JOB ITEM:
Repeat the records in full and exactly, omitting pictures.

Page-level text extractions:
....

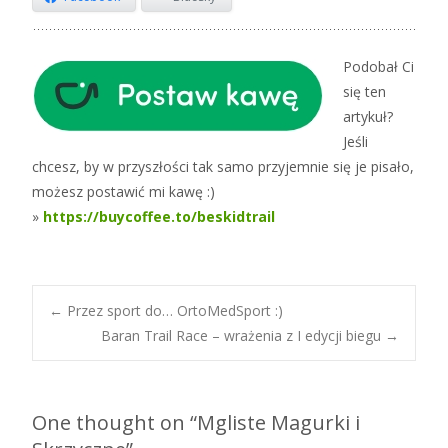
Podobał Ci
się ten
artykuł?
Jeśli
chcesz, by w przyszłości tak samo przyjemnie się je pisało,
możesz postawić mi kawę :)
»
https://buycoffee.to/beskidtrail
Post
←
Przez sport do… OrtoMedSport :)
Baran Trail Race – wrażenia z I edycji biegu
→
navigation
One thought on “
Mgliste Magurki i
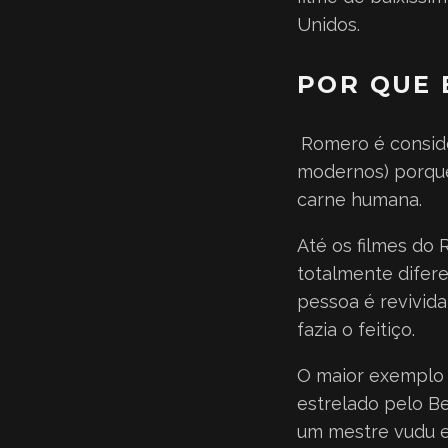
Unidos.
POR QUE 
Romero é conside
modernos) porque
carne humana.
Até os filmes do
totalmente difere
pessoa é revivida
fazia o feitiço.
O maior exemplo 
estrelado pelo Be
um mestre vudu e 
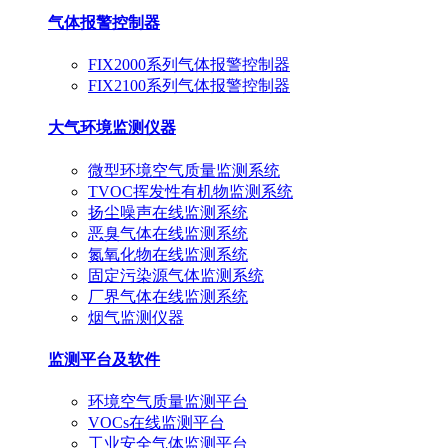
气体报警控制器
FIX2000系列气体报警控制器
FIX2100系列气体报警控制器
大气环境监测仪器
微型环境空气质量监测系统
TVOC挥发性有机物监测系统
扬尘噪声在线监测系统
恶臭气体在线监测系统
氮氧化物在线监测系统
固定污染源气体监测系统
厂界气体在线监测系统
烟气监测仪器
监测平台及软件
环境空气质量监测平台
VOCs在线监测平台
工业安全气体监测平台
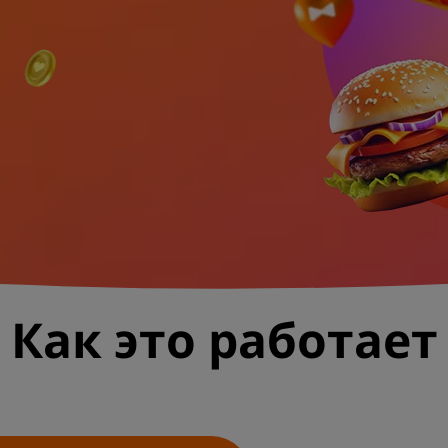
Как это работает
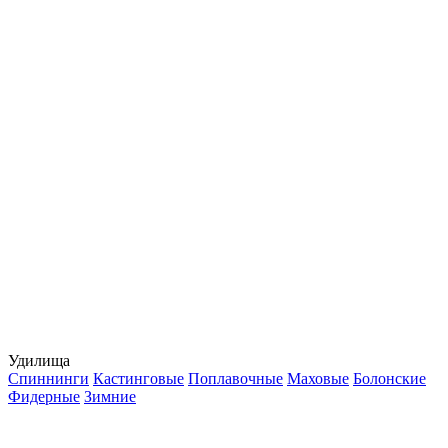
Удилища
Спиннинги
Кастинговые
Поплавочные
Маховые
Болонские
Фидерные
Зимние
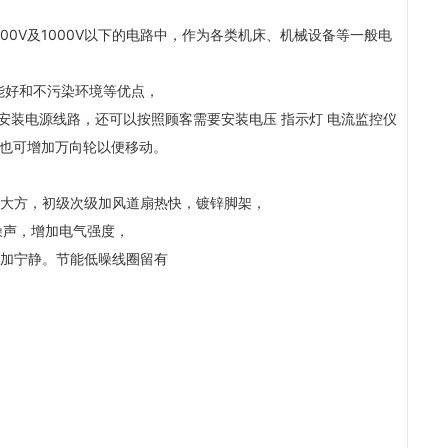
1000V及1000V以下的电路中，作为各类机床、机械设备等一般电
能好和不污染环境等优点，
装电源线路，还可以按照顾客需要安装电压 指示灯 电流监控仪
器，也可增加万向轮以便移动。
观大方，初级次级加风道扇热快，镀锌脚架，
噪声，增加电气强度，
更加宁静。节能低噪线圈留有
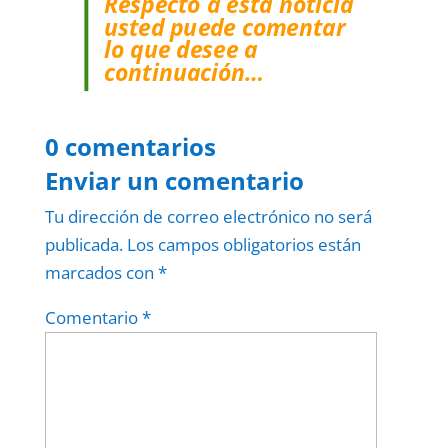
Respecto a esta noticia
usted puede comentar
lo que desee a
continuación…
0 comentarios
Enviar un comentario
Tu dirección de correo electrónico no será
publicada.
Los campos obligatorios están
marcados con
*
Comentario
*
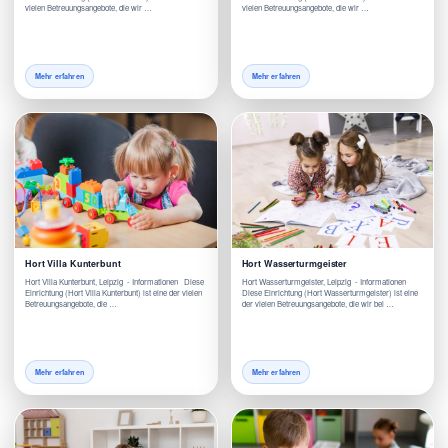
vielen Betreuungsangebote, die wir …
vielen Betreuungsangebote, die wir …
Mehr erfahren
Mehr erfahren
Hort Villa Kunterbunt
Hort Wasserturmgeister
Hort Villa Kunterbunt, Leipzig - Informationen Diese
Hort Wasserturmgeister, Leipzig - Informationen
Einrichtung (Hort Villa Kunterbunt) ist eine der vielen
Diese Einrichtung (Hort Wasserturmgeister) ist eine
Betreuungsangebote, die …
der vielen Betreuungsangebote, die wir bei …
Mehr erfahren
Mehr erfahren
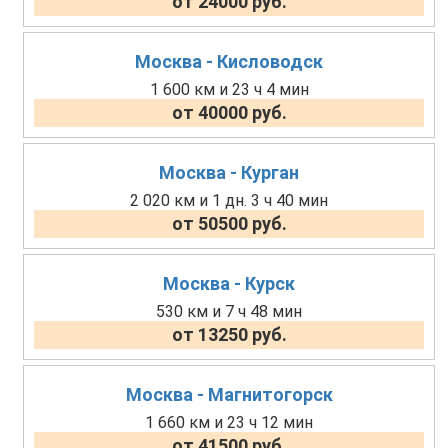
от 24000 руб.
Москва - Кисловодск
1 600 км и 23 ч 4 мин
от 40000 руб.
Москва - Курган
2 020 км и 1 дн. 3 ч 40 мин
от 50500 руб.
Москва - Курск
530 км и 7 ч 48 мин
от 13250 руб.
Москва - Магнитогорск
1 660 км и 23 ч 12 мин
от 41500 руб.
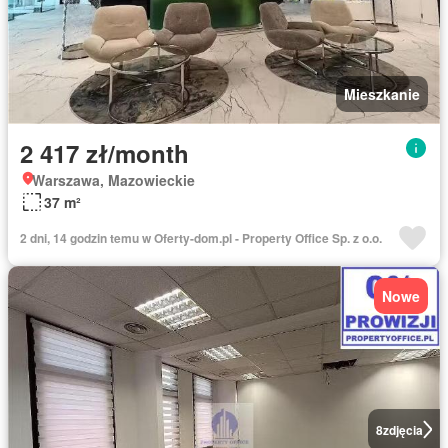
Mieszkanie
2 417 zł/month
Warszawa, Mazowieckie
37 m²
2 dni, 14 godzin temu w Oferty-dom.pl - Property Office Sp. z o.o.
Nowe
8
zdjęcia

....

YOUR RESPONSE:
Podobał Ci
się ten
artykuł?
Jeśli
chcesz, by w przyszłości tak samo przyjemnie się je pisało,
możesz postawić mi kawę :)
»
https://buycoffee.to/beskidtrail
Post
←
Przez sport do… OrtoMedSport :)
Baran Trail Race – wrażenia z I edycji biegu
→
navigation
One thought on “
Mgliste Magurki i
Unidos.
POR QUE 
Romero é conside
modernos) porque
carne humana.
Até os filmes do
totalmente difere
pessoa é revivida
fazia o feitiço.
O maior exemplo 
estrelado pelo Be
um mestre vudu e 
气体报警控制器
FIX2000系列气体报警控制器
FIX2100系列气体报警控制器
大气环境监测仪器
微型环境空气质量监测系统
TVOC挥发性有机物监测系统
扬尘噪声在线监测系统
恶臭气体在线监测系统
氮氧化物在线监测系统
固定污染源气体监测系统
厂界气体在线监测系统
烟气监测仪器
监测平台及软件
环境空气质量监测平台
VOCs在线监测平台
工业安全气体监测平台
Как это работает
Удилища
Спиннинги
Кастинговые
Поплавочные
Маховые
Болонские
Фидерные
Зимние
1000V及1000V以下的电路中，作为各类机床、机械设备等一般电
能好和不污染环境等优点，
装电源线路，还可以按照顾客需要安装电压 指示灯 电流监控仪
器，也可增加万向轮以便移动。
观大方，初级次级加风道扇热快，镀锌脚架，
噪声，增加电气强度，
更加宁静。节能低噪线圈留有
Respecto a esta noticia
usted puede comentar
lo que desee a
continuación…
0 comentarios
Enviar un comentario
Tu dirección de correo electrónico no será
publicada.
Los campos obligatorios están
marcados con
*
Comentario
*
vielen Betreuungsangebote, die wir …
vielen Betreuungsangebote, die wir …
Mehr erfahren
Mehr erfahren
Hort Villa Kunterbunt
Hort Wasserturmgeister
Hort Villa Kunterbunt, Leipzig - Informationen Diese
Hort Wasserturmgeister, Leipzig - Informationen
Einrichtung (Hort Villa Kunterbunt) ist eine der vielen
Diese Einrichtung (Hort Wasserturmgeister) ist eine
Betreuungsangebote, die …
der vielen Betreuungsangebote, die wir bei …
Mehr erfahren
Mehr erfahren
от 24000 руб.
Москва - Кисловодск
1 600 км и 23 ч 4 мин
от 40000 руб.
Москва - Курган
2 020 км и 1 дн. 3 ч 40 мин
от 50500 руб.
Москва - Курск
530 км и 7 ч 48 мин
от 13250 руб.
Москва - Магнитогорск
1 660 км и 23 ч 12 мин
от 41500 руб.
Mieszkanie
2 417 zł/month
Warszawa, Mazowieckie
37 m²
2 dni, 14 godzin temu w Oferty-dom.pl - Property Office Sp. z o.o.
Nowe
8
zdjęcia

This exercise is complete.